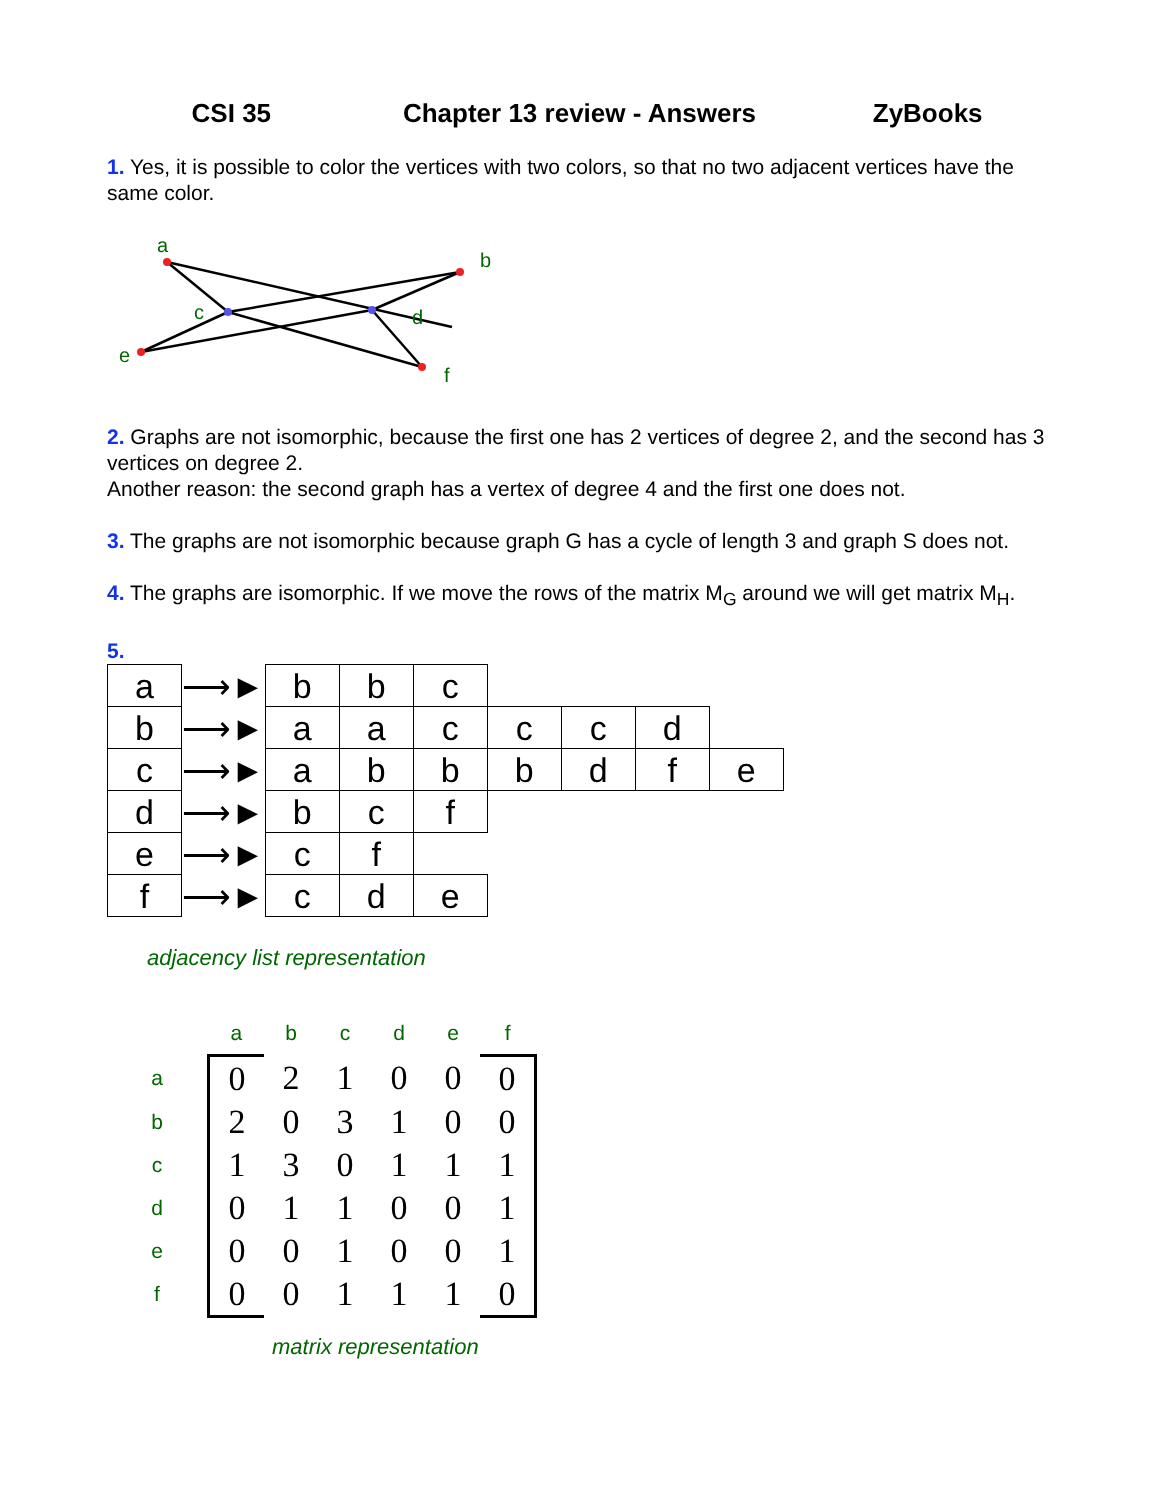CSI 35 Chapter 13 review - Answers ZyBooks
1. Yes, it is possible to color the vertices with two colors, so that no two adjacent vertices have the same color.
a
b
c
d
e
f
2. Graphs are not isomorphic, because the first one has 2 vertices of degree 2, and the second has 3 vertices on degree 2.
Another reason: the second graph has a vertex of degree 4 and the first one does not.
3. The graphs are not isomorphic because graph G has a cycle of length 3 and graph S does not.
4. The graphs are isomorphic. If we move the rows of the matrix M<sub>G</sub> around we will get matrix M<sub>H</sub>.
5.
| a | ⟶► | b | b | c | | | | |
| b | ⟶► | a | a | c | c | c | d | |
| c | ⟶► | a | b | b | b | d | f | e |
| d | ⟶► | b | c | f | | | | |
| e | ⟶► | c | f | | | | | |
| f | ⟶► | c | d | e | | | | |
adjacency list representation
| | a | b | c | d | e | f |
| a | 0 | 2 | 1 | 0 | 0 | 0 |
| b | 2 | 0 | 3 | 1 | 0 | 0 |
| c | 1 | 3 | 0 | 1 | 1 | 1 |
| d | 0 | 1 | 1 | 0 | 0 | 1 |
| e | 0 | 0 | 1 | 0 | 0 | 1 |
| f | 0 | 0 | 1 | 1 | 1 | 0 |
matrix representation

◇ ◇ ◇ ◇

▸ **WORK TASK**
Output the listing unchanged, pictures excluded.

▸ **RESPONSE TO THIS TASK**
CSI 35 Chapter 13 review - Answers ZyBooks
1. Yes, it is possible to color the vertices with two colors, so that no two adjacent vertices have the same color.
a
b
c
d
e
f
2. Graphs are not isomorphic, because the first one has 2 vertices of degree 2, and the second has 3 vertices on degree 2.
Another reason: the second graph has a vertex of degree 4 and the first one does not.
3. The graphs are not isomorphic because graph G has a cycle of length 3 and graph S does not.
4. The graphs are isomorphic. If we move the rows of the matrix M<sub>G</sub> around we will get matrix M<sub>H</sub>.
5.
| a | ⟶► | b | b | c | | | | |
| b | ⟶► | a | a | c | c | c | d | |
| c | ⟶► | a | b | b | b | d | f | e |
| d | ⟶► | b | c | f | | | | |
| e | ⟶► | c | f | | | | | |
| f | ⟶► | c | d | e | | | | |
adjacency list representation
| | a | b | c | d | e | f |
| a | 0 | 2 | 1 | 0 | 0 | 0 |
| b | 2 | 0 | 3 | 1 | 0 | 0 |
| c | 1 | 3 | 0 | 1 | 1 | 1 |
| d | 0 | 1 | 1 | 0 | 0 | 1 |
| e | 0 | 0 | 1 | 0 | 0 | 1 |
| f | 0 | 0 | 1 | 1 | 1 | 0 |
matrix representation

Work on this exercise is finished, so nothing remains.